Hardware design source data:
★ ★ ★ ★ ★ ★ ★

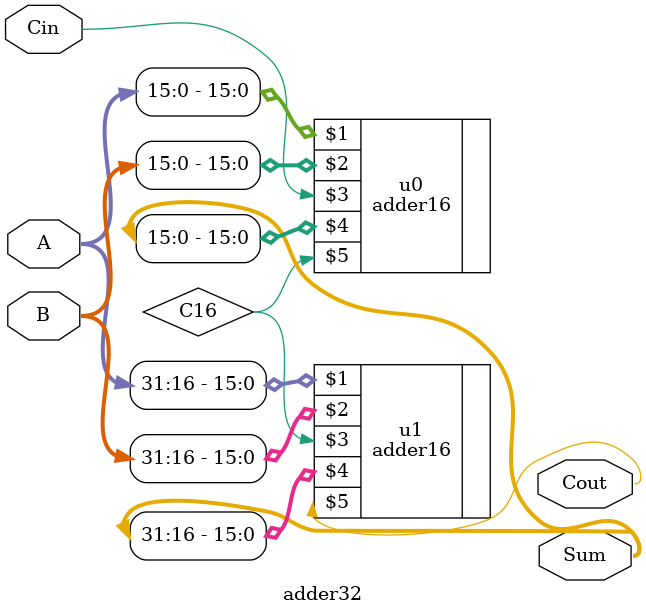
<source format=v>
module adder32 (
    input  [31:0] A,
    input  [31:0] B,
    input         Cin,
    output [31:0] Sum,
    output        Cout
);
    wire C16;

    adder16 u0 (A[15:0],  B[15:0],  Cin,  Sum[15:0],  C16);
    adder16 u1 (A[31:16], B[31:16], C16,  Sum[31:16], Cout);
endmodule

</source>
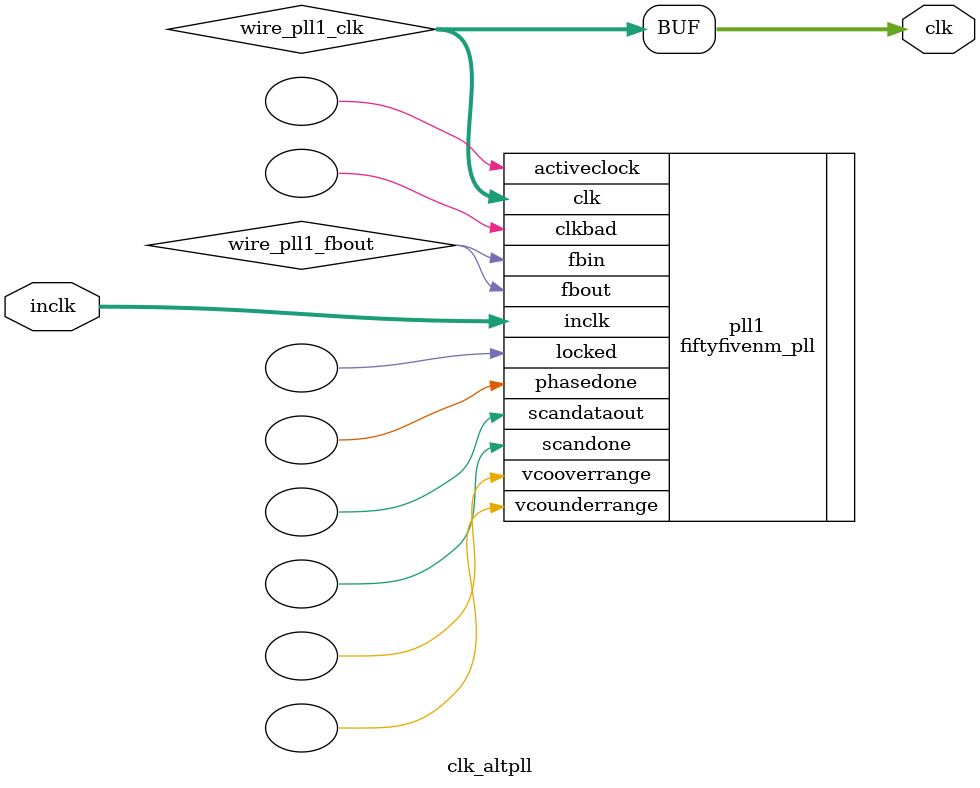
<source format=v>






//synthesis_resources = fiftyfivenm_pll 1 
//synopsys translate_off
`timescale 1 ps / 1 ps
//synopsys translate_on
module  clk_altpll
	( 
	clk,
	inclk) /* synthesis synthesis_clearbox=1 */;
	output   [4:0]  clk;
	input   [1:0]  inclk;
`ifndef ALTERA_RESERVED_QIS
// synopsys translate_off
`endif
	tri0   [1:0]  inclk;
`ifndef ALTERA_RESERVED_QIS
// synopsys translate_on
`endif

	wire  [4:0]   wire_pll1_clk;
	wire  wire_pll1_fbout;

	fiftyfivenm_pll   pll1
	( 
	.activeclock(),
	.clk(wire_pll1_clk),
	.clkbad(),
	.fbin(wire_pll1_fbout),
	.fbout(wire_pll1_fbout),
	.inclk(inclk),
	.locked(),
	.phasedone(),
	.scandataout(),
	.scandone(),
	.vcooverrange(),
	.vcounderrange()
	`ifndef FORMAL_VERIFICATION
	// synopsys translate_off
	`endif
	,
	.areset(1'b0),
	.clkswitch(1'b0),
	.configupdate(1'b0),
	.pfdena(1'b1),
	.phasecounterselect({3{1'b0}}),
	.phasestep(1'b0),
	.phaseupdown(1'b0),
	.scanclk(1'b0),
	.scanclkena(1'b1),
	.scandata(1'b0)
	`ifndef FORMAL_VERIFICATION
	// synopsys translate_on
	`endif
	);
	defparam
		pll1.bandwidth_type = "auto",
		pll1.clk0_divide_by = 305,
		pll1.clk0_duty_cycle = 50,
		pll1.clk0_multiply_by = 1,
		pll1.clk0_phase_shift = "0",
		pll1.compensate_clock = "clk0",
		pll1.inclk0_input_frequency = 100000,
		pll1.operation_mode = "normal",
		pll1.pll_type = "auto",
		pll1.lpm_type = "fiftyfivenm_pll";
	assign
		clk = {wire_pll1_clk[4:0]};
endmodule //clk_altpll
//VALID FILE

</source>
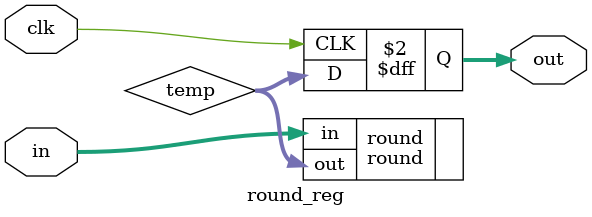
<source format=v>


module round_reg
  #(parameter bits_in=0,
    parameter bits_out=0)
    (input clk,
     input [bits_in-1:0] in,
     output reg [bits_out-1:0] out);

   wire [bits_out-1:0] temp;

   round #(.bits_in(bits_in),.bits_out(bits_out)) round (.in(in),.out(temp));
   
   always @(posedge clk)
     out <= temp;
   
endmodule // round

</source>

★ ★ ★ ★ ★ ★ ★

◆ WHAT YOU HAVE TO DO:
Should there be pictures in the data, leave them out and return the rest exactly.

◆ TASK OUTPUT:
<source format=v>
module adder32 (
    input  [31:0] A,
    input  [31:0] B,
    input         Cin,
    output [31:0] Sum,
    output        Cout
);
    wire C16;

    adder16 u0 (A[15:0],  B[15:0],  Cin,  Sum[15:0],  C16);
    adder16 u1 (A[31:16], B[31:16], C16,  Sum[31:16], Cout);
endmodule

</source>
<source format=v>






//synthesis_resources = fiftyfivenm_pll 1 
//synopsys translate_off
`timescale 1 ps / 1 ps
//synopsys translate_on
module  clk_altpll
	( 
	clk,
	inclk) /* synthesis synthesis_clearbox=1 */;
	output   [4:0]  clk;
	input   [1:0]  inclk;
`ifndef ALTERA_RESERVED_QIS
// synopsys translate_off
`endif
	tri0   [1:0]  inclk;
`ifndef ALTERA_RESERVED_QIS
// synopsys translate_on
`endif

	wire  [4:0]   wire_pll1_clk;
	wire  wire_pll1_fbout;

	fiftyfivenm_pll   pll1
	( 
	.activeclock(),
	.clk(wire_pll1_clk),
	.clkbad(),
	.fbin(wire_pll1_fbout),
	.fbout(wire_pll1_fbout),
	.inclk(inclk),
	.locked(),
	.phasedone(),
	.scandataout(),
	.scandone(),
	.vcooverrange(),
	.vcounderrange()
	`ifndef FORMAL_VERIFICATION
	// synopsys translate_off
	`endif
	,
	.areset(1'b0),
	.clkswitch(1'b0),
	.configupdate(1'b0),
	.pfdena(1'b1),
	.phasecounterselect({3{1'b0}}),
	.phasestep(1'b0),
	.phaseupdown(1'b0),
	.scanclk(1'b0),
	.scanclkena(1'b1),
	.scandata(1'b0)
	`ifndef FORMAL_VERIFICATION
	// synopsys translate_on
	`endif
	);
	defparam
		pll1.bandwidth_type = "auto",
		pll1.clk0_divide_by = 305,
		pll1.clk0_duty_cycle = 50,
		pll1.clk0_multiply_by = 1,
		pll1.clk0_phase_shift = "0",
		pll1.compensate_clock = "clk0",
		pll1.inclk0_input_frequency = 100000,
		pll1.operation_mode = "normal",
		pll1.pll_type = "auto",
		pll1.lpm_type = "fiftyfivenm_pll";
	assign
		clk = {wire_pll1_clk[4:0]};
endmodule //clk_altpll
//VALID FILE

</source>
<source format=v>


module round_reg
  #(parameter bits_in=0,
    parameter bits_out=0)
    (input clk,
     input [bits_in-1:0] in,
     output reg [bits_out-1:0] out);

   wire [bits_out-1:0] temp;

   round #(.bits_in(bits_in),.bits_out(bits_out)) round (.in(in),.out(temp));
   
   always @(posedge clk)
     out <= temp;
   
endmodule // round

</source>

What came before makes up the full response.